> **Your assignment**: Check each line of the data below for the word "root", then extract the ones that have it.

(Items from a dataset)

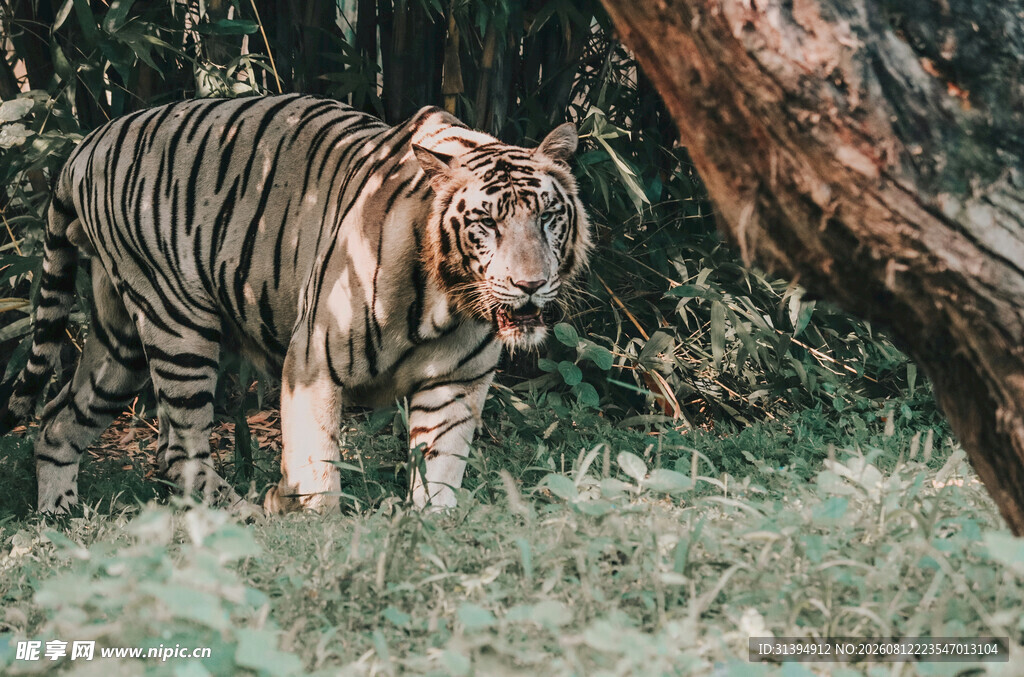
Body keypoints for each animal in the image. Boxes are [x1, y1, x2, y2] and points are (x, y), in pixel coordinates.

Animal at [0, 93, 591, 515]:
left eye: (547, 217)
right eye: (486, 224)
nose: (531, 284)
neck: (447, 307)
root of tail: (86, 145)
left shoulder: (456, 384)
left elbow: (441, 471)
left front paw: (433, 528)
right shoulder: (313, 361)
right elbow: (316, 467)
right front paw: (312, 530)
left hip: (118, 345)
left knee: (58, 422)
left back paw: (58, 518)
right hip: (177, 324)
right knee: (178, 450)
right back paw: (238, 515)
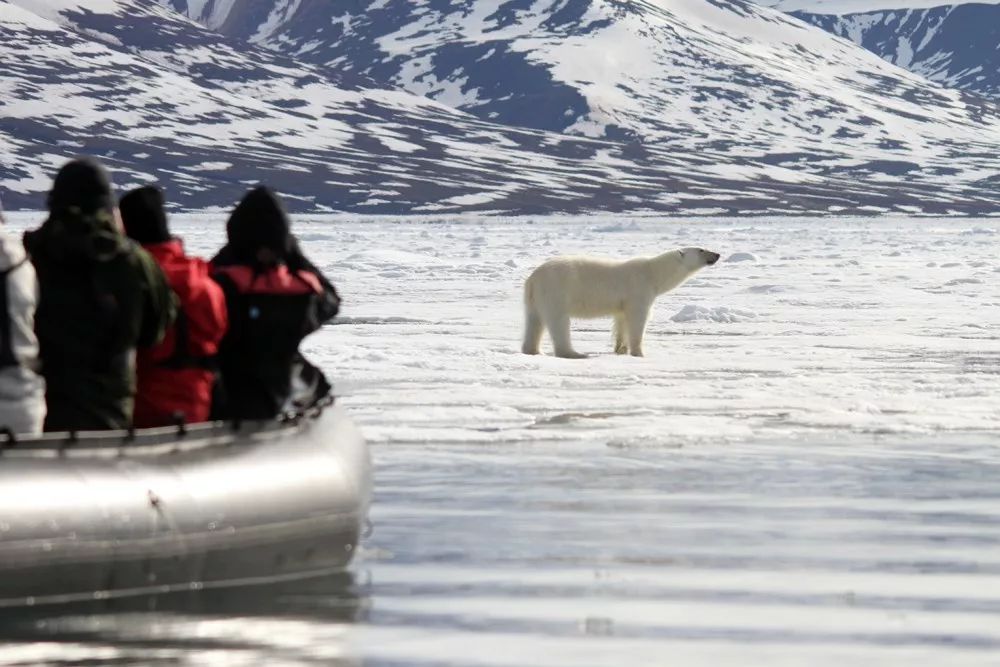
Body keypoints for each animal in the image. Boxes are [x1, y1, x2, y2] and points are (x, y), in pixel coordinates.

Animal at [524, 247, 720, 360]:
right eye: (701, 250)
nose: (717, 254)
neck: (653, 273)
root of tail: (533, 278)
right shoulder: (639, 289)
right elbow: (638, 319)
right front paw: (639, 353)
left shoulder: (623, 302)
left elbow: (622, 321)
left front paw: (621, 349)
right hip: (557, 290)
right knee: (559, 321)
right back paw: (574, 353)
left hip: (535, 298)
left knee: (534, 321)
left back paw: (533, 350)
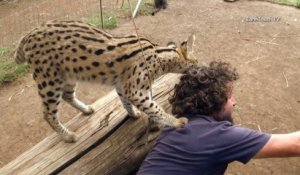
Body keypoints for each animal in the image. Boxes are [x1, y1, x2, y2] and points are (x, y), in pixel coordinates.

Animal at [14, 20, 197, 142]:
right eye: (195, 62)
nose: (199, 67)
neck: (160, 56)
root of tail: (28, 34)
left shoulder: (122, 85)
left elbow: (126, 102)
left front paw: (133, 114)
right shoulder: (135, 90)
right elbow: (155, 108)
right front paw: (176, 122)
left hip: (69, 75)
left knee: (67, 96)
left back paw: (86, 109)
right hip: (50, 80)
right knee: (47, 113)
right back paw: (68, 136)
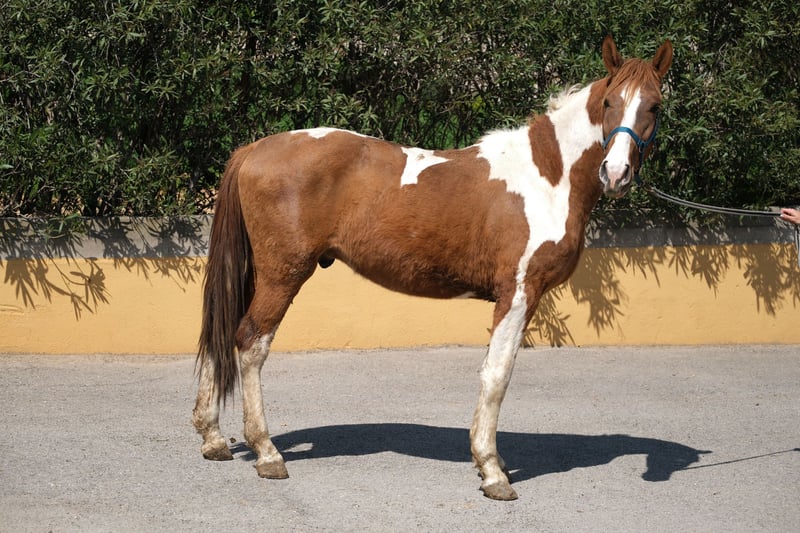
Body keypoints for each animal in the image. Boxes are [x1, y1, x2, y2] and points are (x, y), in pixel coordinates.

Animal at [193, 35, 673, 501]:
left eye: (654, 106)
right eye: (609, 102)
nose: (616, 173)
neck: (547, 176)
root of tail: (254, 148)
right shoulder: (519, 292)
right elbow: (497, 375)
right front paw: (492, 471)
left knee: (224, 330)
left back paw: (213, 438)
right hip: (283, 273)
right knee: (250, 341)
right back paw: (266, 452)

...

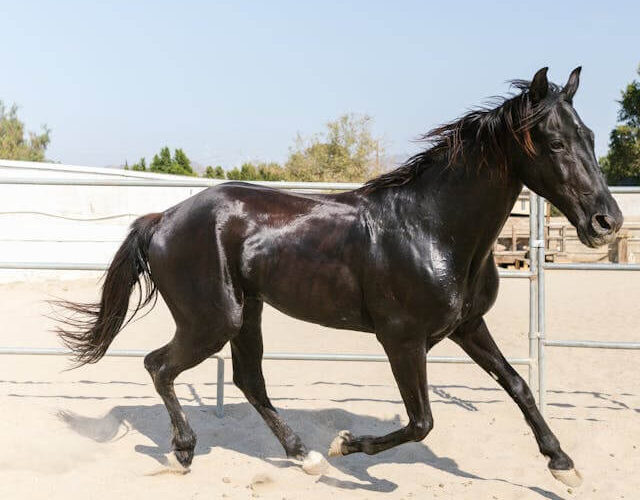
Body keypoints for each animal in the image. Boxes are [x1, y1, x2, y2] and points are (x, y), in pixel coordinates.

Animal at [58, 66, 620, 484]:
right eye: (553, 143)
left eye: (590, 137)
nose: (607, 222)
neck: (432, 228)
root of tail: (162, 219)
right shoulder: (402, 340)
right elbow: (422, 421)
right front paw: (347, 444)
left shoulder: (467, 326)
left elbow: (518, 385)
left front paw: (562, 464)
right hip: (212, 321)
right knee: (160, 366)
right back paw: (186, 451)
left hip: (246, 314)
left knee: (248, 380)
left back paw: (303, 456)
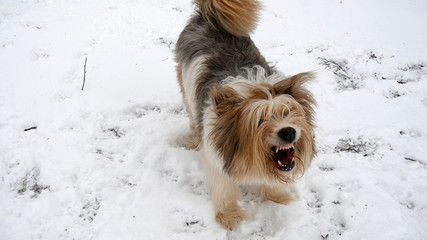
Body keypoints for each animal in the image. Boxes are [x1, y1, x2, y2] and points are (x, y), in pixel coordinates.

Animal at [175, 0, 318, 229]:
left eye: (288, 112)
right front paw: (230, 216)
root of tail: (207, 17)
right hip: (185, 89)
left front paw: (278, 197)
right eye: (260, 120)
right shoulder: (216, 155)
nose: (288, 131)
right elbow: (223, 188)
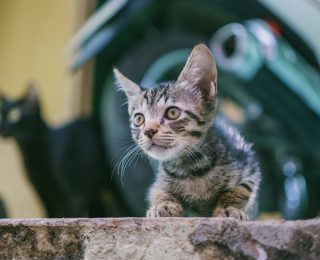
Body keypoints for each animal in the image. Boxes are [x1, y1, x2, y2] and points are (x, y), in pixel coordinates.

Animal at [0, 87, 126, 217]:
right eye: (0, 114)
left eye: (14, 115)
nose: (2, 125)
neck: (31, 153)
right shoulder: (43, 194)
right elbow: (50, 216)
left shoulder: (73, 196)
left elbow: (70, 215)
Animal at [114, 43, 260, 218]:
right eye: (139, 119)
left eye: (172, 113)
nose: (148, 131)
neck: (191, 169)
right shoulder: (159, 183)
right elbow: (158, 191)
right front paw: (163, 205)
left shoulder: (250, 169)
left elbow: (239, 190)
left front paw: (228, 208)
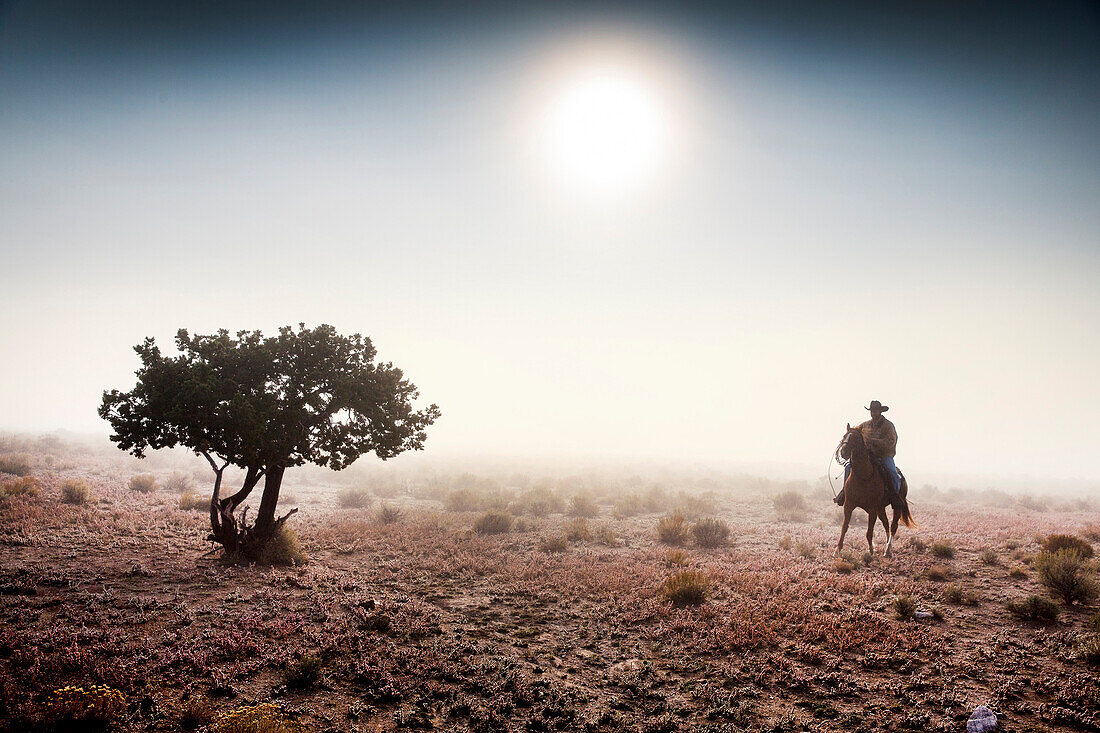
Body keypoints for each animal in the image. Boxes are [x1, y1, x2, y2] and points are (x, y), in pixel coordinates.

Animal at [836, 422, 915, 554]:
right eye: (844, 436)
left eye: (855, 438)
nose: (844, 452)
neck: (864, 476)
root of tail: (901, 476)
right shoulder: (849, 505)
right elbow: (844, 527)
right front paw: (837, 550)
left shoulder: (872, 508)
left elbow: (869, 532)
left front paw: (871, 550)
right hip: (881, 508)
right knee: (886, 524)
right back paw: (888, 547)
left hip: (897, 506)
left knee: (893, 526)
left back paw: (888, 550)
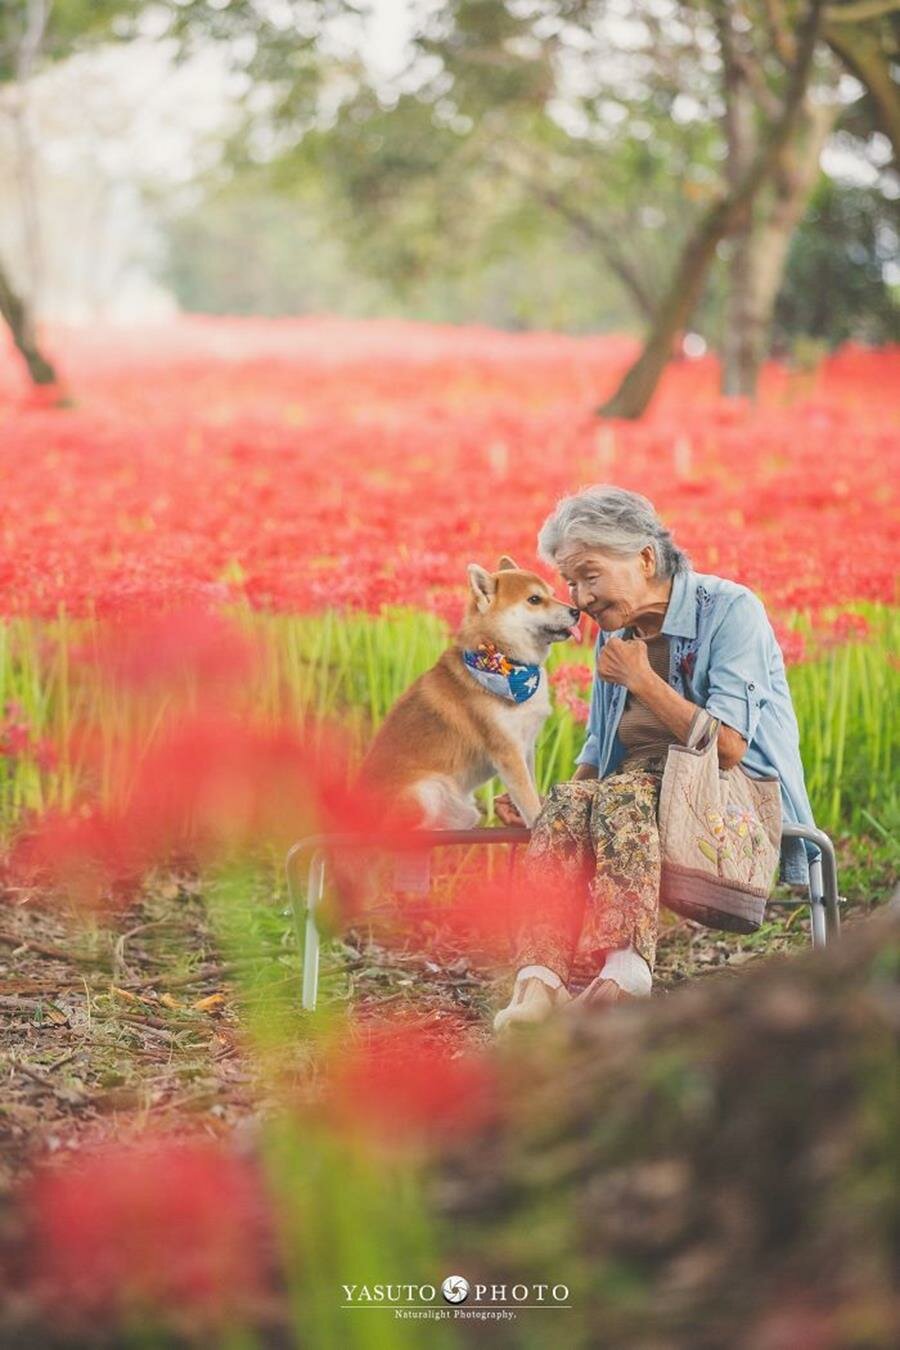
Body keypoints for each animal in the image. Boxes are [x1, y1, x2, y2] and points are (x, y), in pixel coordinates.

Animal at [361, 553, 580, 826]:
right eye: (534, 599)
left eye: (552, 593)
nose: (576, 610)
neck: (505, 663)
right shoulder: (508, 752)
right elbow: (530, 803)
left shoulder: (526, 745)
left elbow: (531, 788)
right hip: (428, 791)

---

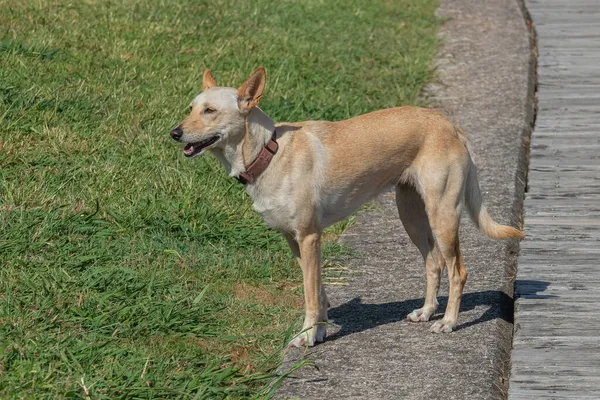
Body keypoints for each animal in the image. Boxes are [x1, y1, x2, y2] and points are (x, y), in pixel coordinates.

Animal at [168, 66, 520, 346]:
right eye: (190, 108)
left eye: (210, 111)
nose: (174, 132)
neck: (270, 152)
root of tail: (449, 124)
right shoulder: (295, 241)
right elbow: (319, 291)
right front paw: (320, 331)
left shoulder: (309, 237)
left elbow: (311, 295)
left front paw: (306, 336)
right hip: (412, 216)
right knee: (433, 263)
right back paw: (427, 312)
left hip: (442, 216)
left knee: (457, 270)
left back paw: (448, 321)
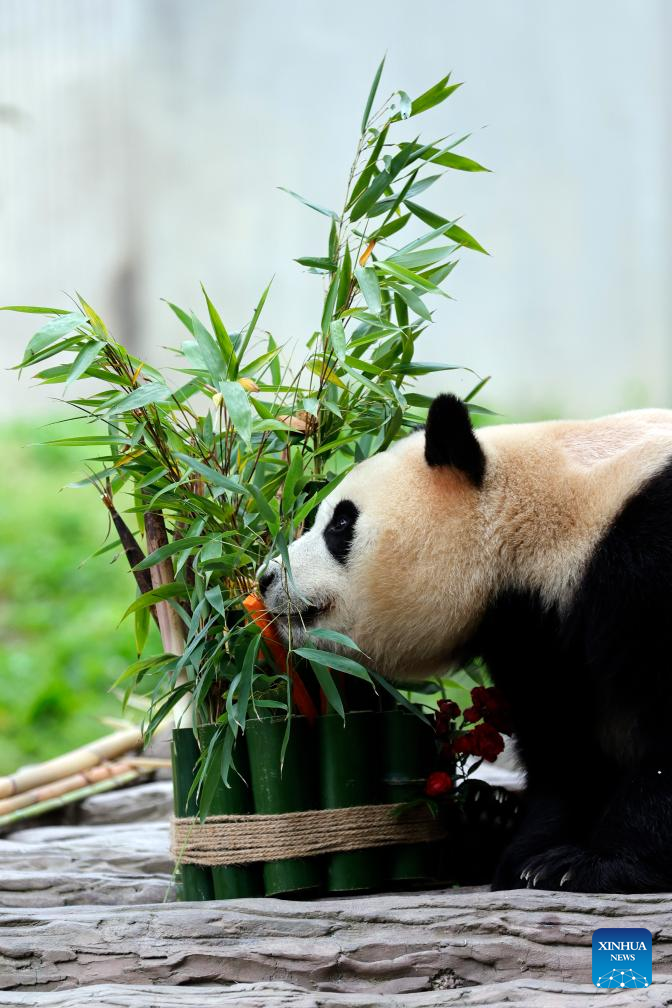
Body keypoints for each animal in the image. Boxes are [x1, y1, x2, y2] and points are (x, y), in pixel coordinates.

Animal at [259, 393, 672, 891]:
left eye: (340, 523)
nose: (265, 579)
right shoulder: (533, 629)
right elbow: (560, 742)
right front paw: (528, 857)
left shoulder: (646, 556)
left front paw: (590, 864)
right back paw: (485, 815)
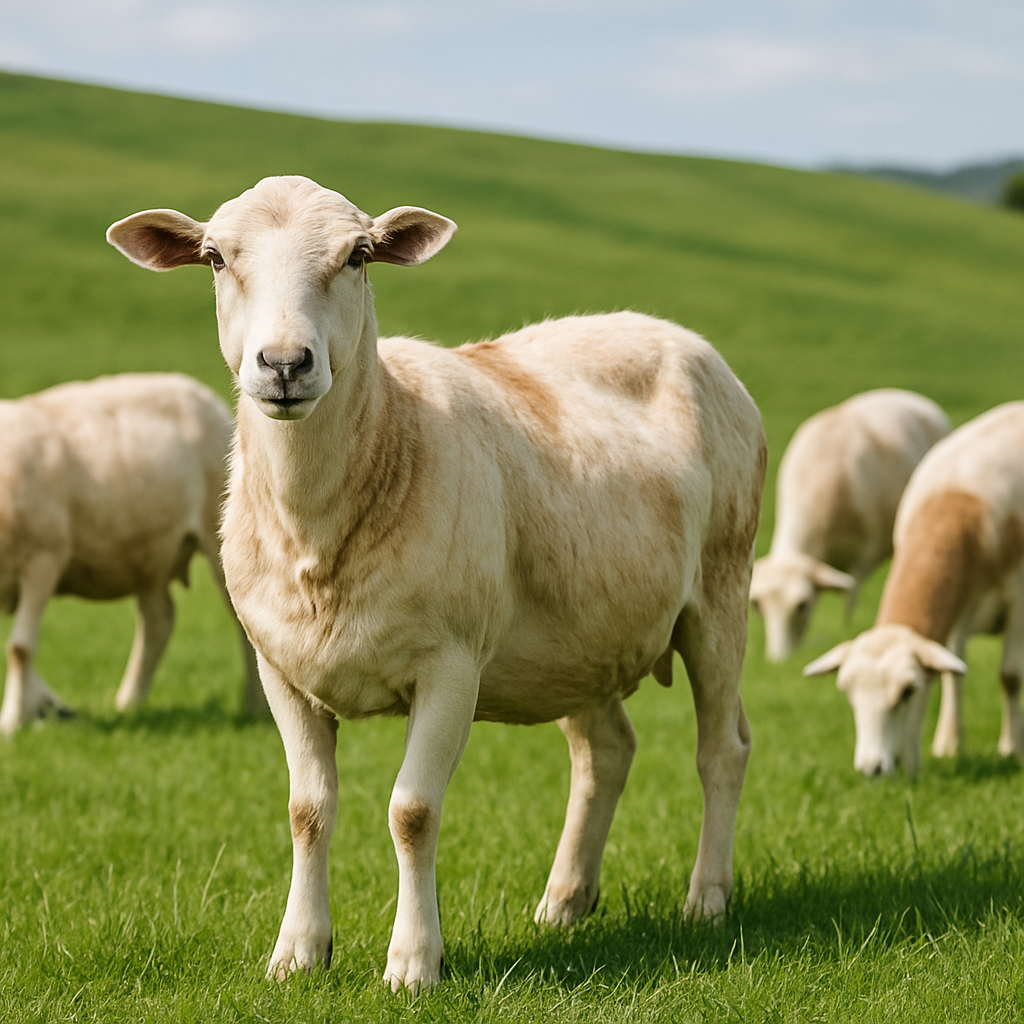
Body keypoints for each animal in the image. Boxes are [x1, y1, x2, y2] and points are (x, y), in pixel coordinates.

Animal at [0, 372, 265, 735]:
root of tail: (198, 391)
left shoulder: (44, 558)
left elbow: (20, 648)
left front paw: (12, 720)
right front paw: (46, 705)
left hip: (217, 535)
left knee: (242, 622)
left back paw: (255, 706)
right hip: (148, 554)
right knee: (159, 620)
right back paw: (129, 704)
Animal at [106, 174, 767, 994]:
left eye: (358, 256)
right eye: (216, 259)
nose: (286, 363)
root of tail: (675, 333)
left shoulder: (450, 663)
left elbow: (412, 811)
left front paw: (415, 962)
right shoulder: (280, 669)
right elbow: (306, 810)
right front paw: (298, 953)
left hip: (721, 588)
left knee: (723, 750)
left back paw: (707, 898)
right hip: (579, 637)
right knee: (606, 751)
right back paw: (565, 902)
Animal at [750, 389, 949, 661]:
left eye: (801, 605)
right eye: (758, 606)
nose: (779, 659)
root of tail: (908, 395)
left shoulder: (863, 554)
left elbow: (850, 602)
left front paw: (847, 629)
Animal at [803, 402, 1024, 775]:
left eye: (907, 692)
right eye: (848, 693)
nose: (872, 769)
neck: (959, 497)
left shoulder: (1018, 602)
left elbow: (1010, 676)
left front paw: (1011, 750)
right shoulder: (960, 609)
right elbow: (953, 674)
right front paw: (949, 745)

> **Task output**:
root of tail: (86, 145)
root of tail: (533, 278)
root of tail: (28, 34)
root of tail: (254, 148)
root of tail: (162, 219)
root of tail: (207, 17)
root of tail: (901, 476)
root of tail: (449, 124)
root of tail: (198, 391)
root of tail: (675, 333)
root of tail: (908, 395)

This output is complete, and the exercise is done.